/---

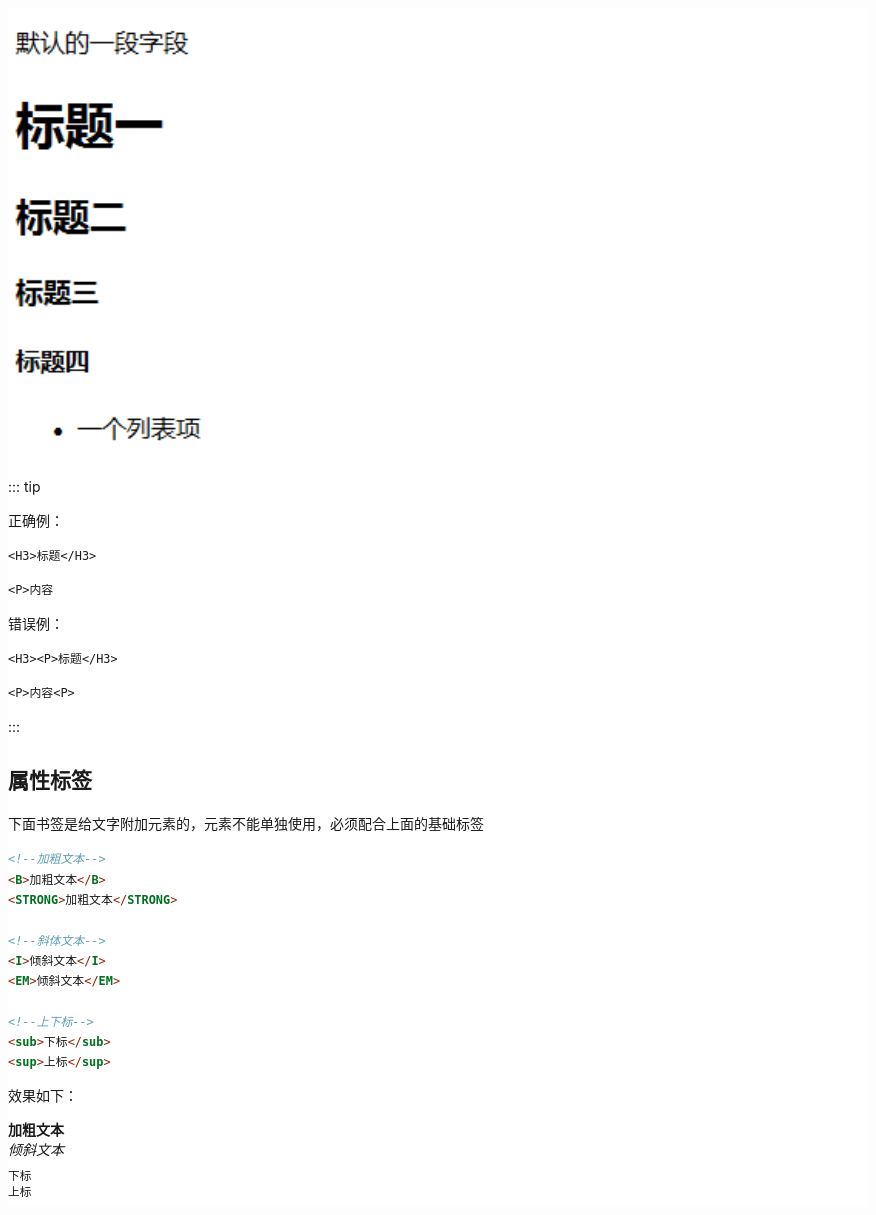 <img alt="待加" src="./images/8.png" width="100%">

::: tip

正确例：

`<H3>标题</H3>`

`<P>内容`

错误例：

`<H3><P>标题</H3>`

`<P>内容<P>`

:::

## 属性标签

下面书签是给文字附加元素的，元素不能单独使用，必须配合上面的基础标签

```html
<!--加粗文本-->
<B>加粗文本</B>
<STRONG>加粗文本</STRONG>

<!--斜体文本-->
<I>倾斜文本</I>
<EM>倾斜文本</EM>

<!--上下标-->
<sub>下标</sub>
<sup>上标</sup>
```

效果如下：

**加粗文本**  
*倾斜文本*  
<sub>下标</sub>  
<sup>上标</sup>
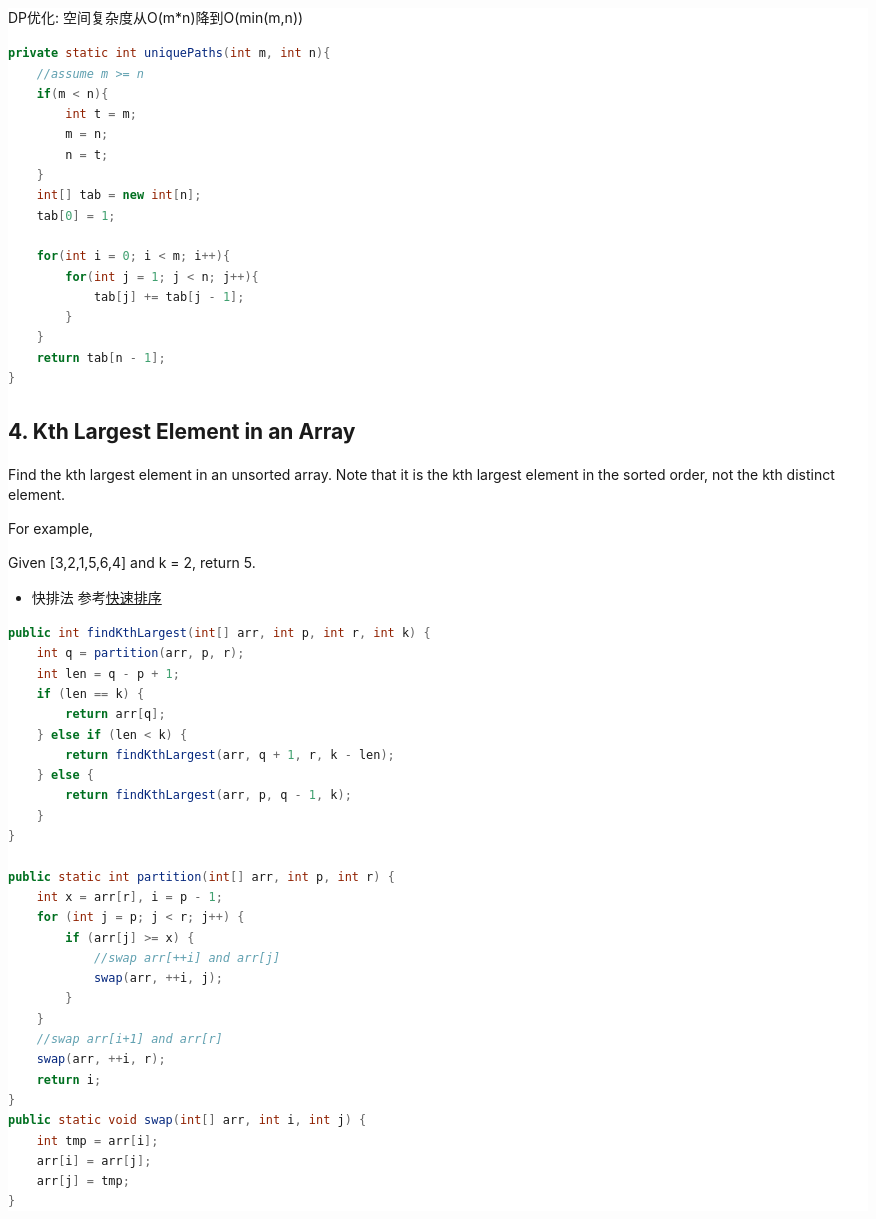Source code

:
 ```java
```

DP优化: 空间复杂度从O(m*n)降到O(min(m,n))

```java
private static int uniquePaths(int m, int n){
    //assume m >= n
    if(m < n){
        int t = m;
        m = n;
        n = t;
    }
    int[] tab = new int[n];
    tab[0] = 1;

    for(int i = 0; i < m; i++){
        for(int j = 1; j < n; j++){
            tab[j] += tab[j - 1];
        }
    }
    return tab[n - 1];
}
```

## 4. Kth Largest Element in an Array

Find the kth largest element in an unsorted array. Note that it is the kth largest element in the sorted order, not the kth distinct element.

For example,

Given [3,2,1,5,6,4] and k = 2, return 5.

- 快排法   参考[快速排序](/algorithm/2018/01/13/排序之快排/)

```java
public int findKthLargest(int[] arr, int p, int r, int k) {
    int q = partition(arr, p, r);
    int len = q - p + 1;
    if (len == k) {
        return arr[q];
    } else if (len < k) {
        return findKthLargest(arr, q + 1, r, k - len);
    } else {
        return findKthLargest(arr, p, q - 1, k);
    }
}

public static int partition(int[] arr, int p, int r) {
    int x = arr[r], i = p - 1;
    for (int j = p; j < r; j++) {
        if (arr[j] >= x) {
            //swap arr[++i] and arr[j]
            swap(arr, ++i, j);
        }
    }
    //swap arr[i+1] and arr[r]
    swap(arr, ++i, r);
    return i;
}
public static void swap(int[] arr, int i, int j) {
    int tmp = arr[i];
    arr[i] = arr[j];
    arr[j] = tmp;
}
```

\---

▸ WHAT THE EXERCISE ASKS
Extract every line containing the string "static" from the material.

▸ SOLUTION FOR THIS TASK
private static int uniquePaths(int m, int n){
public static int partition(int[] arr, int p, int r) {
public static void swap(int[] arr, int i, int j) {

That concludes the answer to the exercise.